About
This website does the Machine Learning of Non-trivial Regular Expressions.
These learned Regular Expressions are
- descriptive,
- non-trivial,
- optimal, or near optimal,
- executable
- matching, or exact matching and
- learned from positive example input strings.
This has not been done before -- it is a breakthrough in Computer Science and Machine Learning.
This solves the Regular Expression Induction (REI) problem for the first time - in a significant and practical way.
Up to 19 regexes are learned for each input set of strings -- providing a choice between Optimality, Readability and Abstractions.
Definitions
Descriptive means that the original input strings can be reconstructed by examining the learned regex.
Optimal means the shortest regex describing the input string set, based on the Significant Length of the regex.
Executable means that most normal regular expression engines can execute the learned regex.
Matching means that the learned regex matches all the input strings.
Exact Matching means that the learned regex matches all and only the input strings.

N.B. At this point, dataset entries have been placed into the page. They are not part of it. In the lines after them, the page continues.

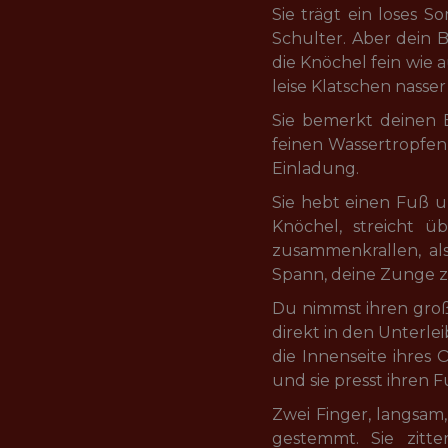
Sie trägt ein loses S
Schulter. Aber dein 
die Knöchel fein wie 
leise Klatschen nasser
Sie bemerkt deinen Bl
feinen Wassertropfen
Einladung.
Sie hebt einen Fuß un
Knöchel, streicht üb
zusammenkrallen, al
Spann, deine Zunge zie
Du nimmst ihren große
direkt in den Unterle
die Innenseite ihres 
und sie presst ihren F
Zwei Finger, langsam
gestemmt. Sie zitte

Abstractions use Character Classes (\d and \w), as well as computed Character Ranges (e.g. [3-5bg-j]).
Plain Length of a regex means the total number of characters in the regex.
Significant Length of a regex means the number of occurrences of original input string characters, in the regex.
Notes
- The purpose of these regexes, is to be:
- as close to optimal as possible, and
- to be both executable and readable (and modifiable) by humans.
- Thus it also allows for the analysis of strings/sequences by humans.
- It is a new form of explainable machine learning.
- Shortest regex is determined by using the significant length of the regex.
-
Significant Length vs. Plain Length, with counted characters in red, for input string "aab":
Id Regex Significant Length Plain Length 1 aab 3: aab 3: aab 2 a{2}b 2: a{2}b 5: a{2}b - Shortest regex, using Plain Length, is Id 1 in the above table: "aab", since (3 < 5).
- Shortest regex, using Significant Length, is Id 2 in the above table: "a{2}b", since (2 < 3).
- Reason for using Significant Length: It promotes the presentation of input string structure, in the regex.